--- PASSAGE PROVIDED ---

This will be so much better than anything you buy at the grocery store!
Feb
09
2009
Okay, so not really. Where I live, we all know that though we have a heat wave, it is certainly not the beginning of spring. We are hopeful that just maybe, we won’t have such bitterly cold weather anymore. It’s warmer today, and it will be raining later on (rain means snow melts faster!). Tomorrow we will be above 50 degrees F (!), and I fully intend to take advantage of it.
After the rain moves out of the area, I’m shoveling out my grill. Well, whatever snow is left around my grill will be removed. That hamburger I’ve been craving for weeks now will be mine!
I’m telling you, this is the part of winter that I like: the brief little spring teasers that give me a pick-me-up and allow me to go back to my winter cooking. Oh, I will be grilling a few things to enjoy this week: hamburgers, chicken breasts for salads, perhaps even a few hotdogs that I can refreeze and pull out in a couple of weeks when I’ve got the winter blues again. Yes, you read that right: hotdogs. I’m ashamed to admit that about twice a year, I eat hotdogs. And not the healthy ones. What can I say? Sometimes a cultural dish is more important that eating 100% clean.

--- MATERIAL SHOWN ---

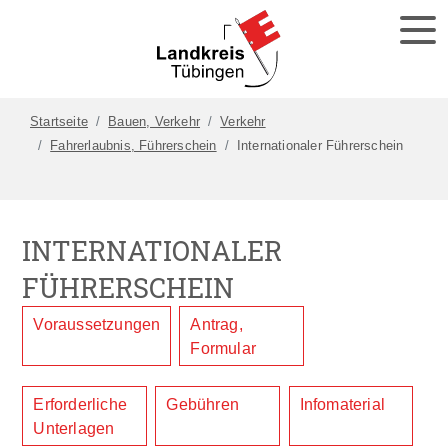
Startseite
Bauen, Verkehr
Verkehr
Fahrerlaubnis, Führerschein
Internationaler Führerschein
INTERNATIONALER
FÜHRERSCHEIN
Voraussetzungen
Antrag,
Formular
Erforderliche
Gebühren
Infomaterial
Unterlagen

---
--- MATERIAL SHOWN ---

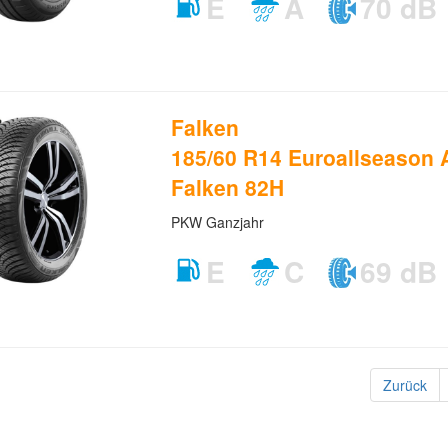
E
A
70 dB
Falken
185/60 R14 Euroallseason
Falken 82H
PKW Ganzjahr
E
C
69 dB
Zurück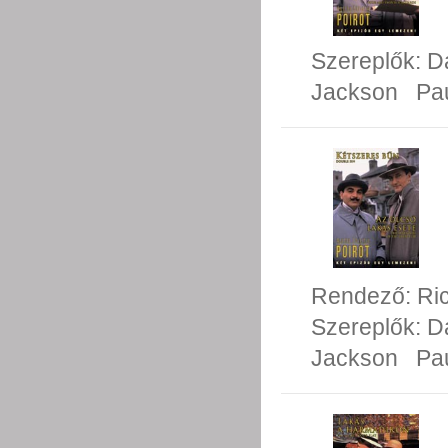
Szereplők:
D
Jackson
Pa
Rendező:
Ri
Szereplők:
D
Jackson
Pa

---
--- MATERIAL SHOWN ---

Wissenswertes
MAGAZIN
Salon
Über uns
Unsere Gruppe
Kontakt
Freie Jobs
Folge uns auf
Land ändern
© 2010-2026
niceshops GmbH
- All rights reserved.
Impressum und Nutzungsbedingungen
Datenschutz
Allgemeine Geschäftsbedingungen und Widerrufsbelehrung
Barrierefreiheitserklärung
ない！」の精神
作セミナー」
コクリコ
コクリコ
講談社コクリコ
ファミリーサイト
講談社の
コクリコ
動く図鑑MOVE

---

**TASK A:**
In the blog post about grilling during a winter warm spell, what temperature does the writer expect for tomorrow?
**TASK B:**
Using the blog post about grilling during a winter warm spell, explain why the writer plans to grill a few hotdogs this week.
**TASK C:**
Pick up the blog post about grilling during a winter warm spell after its final sentence and keep writing.
The extracted records are separate material and not part of the blog post.

**WRITTEN RESPONSE A:**
Above 50 degrees F.

**WRITTEN RESPONSE B:**
The writer intends to refreeze the grilled hotdogs and pull them out in a couple of weeks, when the winter blues return.

**WRITTEN RESPONSE C:**
Oh, I’ve tried the healthy hotdogs. I don’t like them. I probably should find some sort of vegetarian hotdog to try (do they make those?), because for me, hotdogs are simply an opportunity to load up on condiments: cherry tomatoes, onions, relish, cheese, and maybe a little mustard.
I’m so excited, it’s ridiculous. I’m excited for grilled food (I’ll throw some veggies on, too), but I’m almost more excited because this taste of summer will most definitely help me enjoy the rest of winter.
Feb
03
2009
Last night, I was sad. Groundhog Day reminded me of just how long this winter has been so far, and how much we still have to go. I don’t put much stock in whether or not our state groundhog sees his shadow (he did); winter seems to go on for another 6-8 weeks after that day, regardless.
Lately, I’ve been really pining for spring and summer, simply for the windfall of produce available at the farmers’ market. I’m lucky that I live in an area that has close to twenty different markets (granted, some are in neighboring towns, but it does make it easy for everyone to visit a market), with at least one market open every day of the week. And while our largest market is open year-round (it moves indoors in the winter), there’s not a whole lot available other than preserves, eggs, root vegetables, and a few greenhouse items. I just miss the summer bounty.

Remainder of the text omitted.